■ Exercices à résoudre:
1. Recopiez fidèlement le passage du texte sur les régimes de retraite qui commence par « On voit que » et se poursuit jusqu'à « de la droite. ».
2. Relevez toutes les personnes nommées dans le texte sur les régimes de retraite.
3. Rédigez la suite du texte sur les régimes de retraite à partir de sa dernière phrase.

■ Extrait choisi:
★ ★ ★

On voit que la bataille se pose en termes nouveaux : il ne s’agit plus, dans l’immédiat, de choisir entre répartition et capitalisation, mais entre répartition « à prestations définies » et répartition « à cotisations définies ». Ceci étant, la mise en œuvre d’un système « à cotisations définies » entraînera de telles baisses des taux de remplacement que les citoyens tenteront nécessairement l’aventure de l’épargne retraite pour essayer de compenser le manque à gagner. C’est d’ailleurs là tout le calcul du Medef et de la droite.

Pour éviter de faux débats, je souhaite insister sur le fait que la technique de matérialisation des droits à retraite est neutre au regard de l’enjeu «cotisations ou prestations définies». Les régimes par annuités comme les régimes par points, peuvent fonctionner « à cotisations définies » dès lors qu’on les dote d’un mécanisme d’équilibrage automatique. Les régimes par annuités et les régimes par points peuvent fonctionner « à prestations définies » dès lors qu’on leur assigne cet objectif politique en définissant un taux de remplacement déterminé du salaire par la pension de retraite.

Ainsi, le régime AGIRC, dont la création a été portée à bout de bras par Ambroise Croizat et la CGT (deux camarades résistants de la fédération de la chimie Andréjean et Pascré) a fonctionné « à prestations définies » jusqu’en 1994.

Même chose pour les régimes ARRCO. Relevons au passage que l’AGIRC et l’ARRCO, en dépit des accords signés entre 1993 et aujourd’hui, ne sont pas des régimes « à cotisations définies ». Il est toujours possible d’augmenter les cotisations, ce que les organisations syndicales de salariés ne manquent pas de revendiquer à chaque ouverture de négociation et il y est impossible de diminuer le montant des pensions liquidées, ce que le Medef a tenté de faire en 1994 et ce qui a été sanctionné par la Cour de cassation en 1999.

★ ★ ★

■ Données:
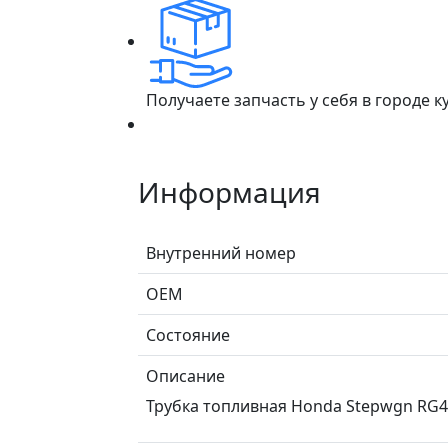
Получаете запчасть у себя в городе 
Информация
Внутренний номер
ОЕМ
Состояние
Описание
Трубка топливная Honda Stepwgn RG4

★ ★ ★

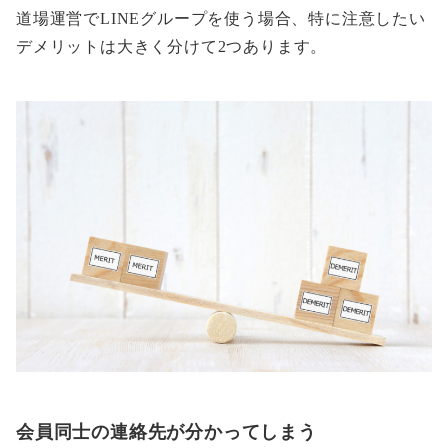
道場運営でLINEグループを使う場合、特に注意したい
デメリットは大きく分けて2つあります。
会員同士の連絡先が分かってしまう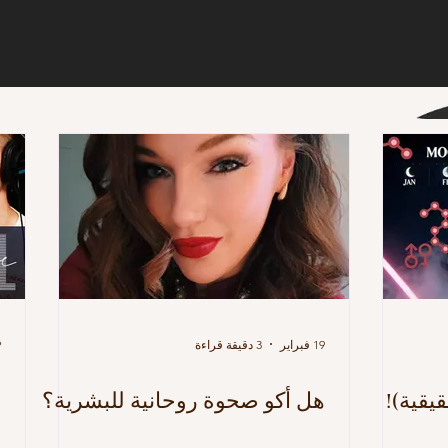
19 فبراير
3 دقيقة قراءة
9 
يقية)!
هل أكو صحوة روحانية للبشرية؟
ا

★ ★ ★

■ Corrigé des exercices:
1.
On voit que la bataille se pose en termes nouveaux : il ne s’agit plus, dans l’immédiat, de choisir entre répartition et capitalisation, mais entre répartition « à prestations définies » et répartition « à cotisations définies ». Ceci étant, la mise en œuvre d’un système « à cotisations définies » entraînera de telles baisses des taux de remplacement que les citoyens tenteront nécessairement l’aventure de l’épargne retraite pour essayer de compenser le manque à gagner. C’est d’ailleurs là tout le calcul du Medef et de la droite.

2. Ambroise Croizat, Andréjean, Pascré

3.
AGIRC et ARRCO rentrent donc dans la catégorie des régimes «à cotisations négociées».

Où se trouvent les promoteurs et les adversaires d’un système à cotisations définies

Les promoteurs :

  • à l’UMP, au Medef sans réserve ;
  • au gouvernement pour ceux qui partagent la sensibilité de Marisol Touraine ;
  • dans certains courants du parti socialiste tandis que d’autres y sont résolument opposés ;
  • Dans l’état-major de la CFDT, les militants éloignés du dossier des retraites ayant tendance à opérer par délégation de pouvoir envers leur direction confédérale sont pour un trop grand nombre d’entre eux dans l’ignorance des enjeux. Le travail d’information sera donc primordial.

Enfin un certain nombre de cercles de réflexion (think tank) et de groupes de pression font un gros travail de lobbying. Le Siècle, l’Institut Montaigne, Terra Nova, l’iFRAP, l’UMR…

Où sont les adversaires des systèmes « à cotisations définies ». Ils sont à la CGT, à la CFE-CGC, du côté de Solidaires ; mais aussi, au moins pour le moment, du côté de FO et de la CFTC sachant que le passé a montré que leurs positions sont susceptibles d’évoluer.

Comment s’opère la promotion de la refonte du système en France

Elle passe par un changement « de paradigme » c’est-à-dire par un changement du vocabulaire pour décrire les besoins et les attentes vis-à-vis du système retraite.

Ce changement s’observe tant dans la rédaction de l’article 16 de la réforme de novembre 2010 que dans la feuille de route issue de la conférence sociale des 9 et 10 juillet.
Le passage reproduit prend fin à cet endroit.